Uncertainty and Intuition
The best advice I've gotten came from myself, four years ago
read time 3 minutes
Earlier this week, I had my first call with a student through NYU’s mentorship program. Right away she said: “I have no idea what I want to do, but I’d love your help figuring that out.”
That alone caught me, but then she kept going - I’m interested in philosophy, creativity, art, technology. I don’t know how to pick one.
I almost laughed. Not at her, but because I’d heard that voice before. Mine at 22 (and sometimes today).
When you’re a multi-passionate individual, uncertainty hits different. It’s not just “what do I want to do?” It’s “how do I choose when everything interests me and none of it fits neatly into one job title or industry?” That was my exact problem eight years ago when I moved to the US for my degree. It was my problem when I finished undergrad, my masters, and it’s still my problem now. It also turns out I’m not alone.
After the call, I went back through my LinkedIn looking for something I knew I’d written. I found it - a post from four years ago, right before I graduated:
“It’s okay not to know. I didn’t know what university I would get into, I didn’t know where I would find a job... All I know is that I have a better understanding of what I don’t want - which means I am a step closer to understanding what I deserve.”
146 people reacted to that, I think because it was honest. I also think I needed to hear it again more than my mentee did.
Four years later, I’ve done things I’m proud of. I shipped Gen-AI search at Walmart. I’m building AI agents at Adobe. I’m speaking at a conference next month. I run a newsletter. I coach aspiring PMs. By any external measure, the uncertainty should be gone by now.
It’s not. If anything, it's expanded.
The more I do things I actually want to do and say no to the things I don’t, the more doors appear - and they keep getting more exciting. There’s growing certainty about the broader direction, but still total uncertainty about which specific door to walk through. None of them have signs on them.

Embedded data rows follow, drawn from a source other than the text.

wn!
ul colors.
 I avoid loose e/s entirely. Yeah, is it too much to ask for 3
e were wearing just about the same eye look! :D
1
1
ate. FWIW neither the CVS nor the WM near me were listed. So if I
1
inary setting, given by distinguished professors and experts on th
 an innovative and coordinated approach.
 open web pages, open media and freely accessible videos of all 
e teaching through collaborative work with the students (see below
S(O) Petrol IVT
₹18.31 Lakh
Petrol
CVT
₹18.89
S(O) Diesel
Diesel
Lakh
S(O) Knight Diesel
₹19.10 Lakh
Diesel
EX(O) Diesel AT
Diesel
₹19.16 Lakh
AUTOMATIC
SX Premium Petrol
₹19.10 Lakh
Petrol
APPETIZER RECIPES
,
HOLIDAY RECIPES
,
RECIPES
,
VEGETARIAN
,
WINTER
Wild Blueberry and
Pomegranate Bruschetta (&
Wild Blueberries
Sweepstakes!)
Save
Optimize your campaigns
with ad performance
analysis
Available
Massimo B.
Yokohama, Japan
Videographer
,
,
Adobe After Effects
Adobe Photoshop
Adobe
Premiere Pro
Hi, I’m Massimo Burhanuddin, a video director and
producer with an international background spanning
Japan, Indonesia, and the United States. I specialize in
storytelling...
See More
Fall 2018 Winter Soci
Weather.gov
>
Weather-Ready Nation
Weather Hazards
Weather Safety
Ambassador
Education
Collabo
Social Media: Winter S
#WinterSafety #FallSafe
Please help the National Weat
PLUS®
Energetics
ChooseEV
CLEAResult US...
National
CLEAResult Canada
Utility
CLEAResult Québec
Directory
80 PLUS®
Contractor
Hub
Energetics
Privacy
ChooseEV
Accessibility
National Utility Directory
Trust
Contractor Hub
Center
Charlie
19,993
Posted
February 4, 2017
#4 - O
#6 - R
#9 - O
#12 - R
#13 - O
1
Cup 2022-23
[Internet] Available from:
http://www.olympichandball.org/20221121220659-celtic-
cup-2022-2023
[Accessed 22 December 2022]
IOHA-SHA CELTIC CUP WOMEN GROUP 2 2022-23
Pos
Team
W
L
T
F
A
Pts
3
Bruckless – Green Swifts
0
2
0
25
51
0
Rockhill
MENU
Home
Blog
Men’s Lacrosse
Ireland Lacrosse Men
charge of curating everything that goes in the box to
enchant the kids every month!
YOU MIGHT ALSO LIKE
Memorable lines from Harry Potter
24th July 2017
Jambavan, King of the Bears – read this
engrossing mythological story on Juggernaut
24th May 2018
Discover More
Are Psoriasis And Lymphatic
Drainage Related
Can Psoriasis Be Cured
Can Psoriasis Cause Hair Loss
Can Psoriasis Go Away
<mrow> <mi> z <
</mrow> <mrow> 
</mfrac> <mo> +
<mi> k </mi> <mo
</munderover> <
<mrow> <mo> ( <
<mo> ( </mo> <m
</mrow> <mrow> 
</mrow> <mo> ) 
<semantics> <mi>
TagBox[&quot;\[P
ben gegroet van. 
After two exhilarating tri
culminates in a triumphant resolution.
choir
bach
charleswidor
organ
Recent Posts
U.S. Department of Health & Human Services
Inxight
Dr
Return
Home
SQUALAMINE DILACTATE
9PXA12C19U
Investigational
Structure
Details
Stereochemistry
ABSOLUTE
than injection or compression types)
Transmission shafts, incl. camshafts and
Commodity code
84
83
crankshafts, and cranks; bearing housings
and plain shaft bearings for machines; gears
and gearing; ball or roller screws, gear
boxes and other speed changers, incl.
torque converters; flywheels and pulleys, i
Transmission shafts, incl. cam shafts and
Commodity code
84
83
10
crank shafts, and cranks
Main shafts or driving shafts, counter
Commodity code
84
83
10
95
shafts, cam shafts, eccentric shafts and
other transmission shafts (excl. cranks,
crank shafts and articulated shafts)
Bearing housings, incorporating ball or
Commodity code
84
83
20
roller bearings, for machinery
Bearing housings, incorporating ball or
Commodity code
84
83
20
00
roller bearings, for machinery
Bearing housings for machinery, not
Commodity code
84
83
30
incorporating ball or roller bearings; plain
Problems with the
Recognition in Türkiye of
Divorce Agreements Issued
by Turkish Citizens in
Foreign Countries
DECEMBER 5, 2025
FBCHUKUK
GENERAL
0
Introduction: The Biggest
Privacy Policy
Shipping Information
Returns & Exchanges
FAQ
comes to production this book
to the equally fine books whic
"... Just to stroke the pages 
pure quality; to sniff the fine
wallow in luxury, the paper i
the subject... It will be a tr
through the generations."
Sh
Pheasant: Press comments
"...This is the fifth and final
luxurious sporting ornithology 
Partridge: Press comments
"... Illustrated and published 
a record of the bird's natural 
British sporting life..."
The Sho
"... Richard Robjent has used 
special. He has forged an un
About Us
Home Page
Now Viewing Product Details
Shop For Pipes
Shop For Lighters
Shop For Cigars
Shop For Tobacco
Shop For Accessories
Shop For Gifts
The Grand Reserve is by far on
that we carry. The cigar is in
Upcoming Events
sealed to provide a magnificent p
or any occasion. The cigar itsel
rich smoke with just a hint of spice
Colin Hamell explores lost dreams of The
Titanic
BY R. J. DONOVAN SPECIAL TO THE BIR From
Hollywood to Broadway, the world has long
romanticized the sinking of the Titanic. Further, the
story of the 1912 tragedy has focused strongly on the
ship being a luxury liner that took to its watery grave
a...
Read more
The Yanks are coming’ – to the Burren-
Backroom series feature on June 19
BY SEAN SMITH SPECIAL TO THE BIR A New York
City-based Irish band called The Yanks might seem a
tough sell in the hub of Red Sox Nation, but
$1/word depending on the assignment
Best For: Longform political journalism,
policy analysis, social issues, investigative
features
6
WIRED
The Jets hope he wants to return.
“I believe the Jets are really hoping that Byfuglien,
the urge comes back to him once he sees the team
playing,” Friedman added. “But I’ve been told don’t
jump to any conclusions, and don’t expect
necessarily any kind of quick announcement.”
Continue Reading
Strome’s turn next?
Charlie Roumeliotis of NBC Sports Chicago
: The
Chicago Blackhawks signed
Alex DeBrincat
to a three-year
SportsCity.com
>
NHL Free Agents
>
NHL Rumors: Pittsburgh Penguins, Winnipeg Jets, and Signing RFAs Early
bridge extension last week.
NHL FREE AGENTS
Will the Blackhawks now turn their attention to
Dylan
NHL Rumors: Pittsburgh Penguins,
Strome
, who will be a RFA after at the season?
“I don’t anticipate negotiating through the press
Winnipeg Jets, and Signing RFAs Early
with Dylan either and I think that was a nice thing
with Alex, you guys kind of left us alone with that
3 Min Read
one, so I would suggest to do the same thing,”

AI is also redrawing the boundaries of every role I know. I could lean deeper into engineering or move toward design. I could go all in on creative work, on writing or content. I could build Product Rookies into a real business. The more experience I accumulate, the more doors appear.
The difference between me at 22 and me now isn’t that I have answers. It’s that I have better instruments. Every role, every project, every environment I’ve walked into and walked out of added signal. A feel for what gives me energy vs what drains it, what I’ll fight for vs what I’ll tolerate, or what I’m building toward vs what I’m just doing.
I think that’s what intuition actually is. It doesn’t feel like a flash of insight. It’s accumulated evidence from lived experience, forming so slowly you don’t notice until someone asks you a question and you realize you already know your answer.
Here's what I've come to believe about uncertainty: you don't solve it by looking forward. Not by mapping every possible career path, or comparing yourself to people who seem like they figured it out, or optimizing for what looks right from the outside. The answer isn't ahead of you. It's behind you - in the pattern of what you've said yes to, what you've said no to, and what that trail is telling you about who you're becoming.
My mentee doesn’t know what she wants to do and neither did I. Neither do I, fully, right now. But I’m closer than I was four years ago.
I told her the same thing I told myself at 22: choose intentionally and pay attention to what you eliminate. That’s your compass building itself.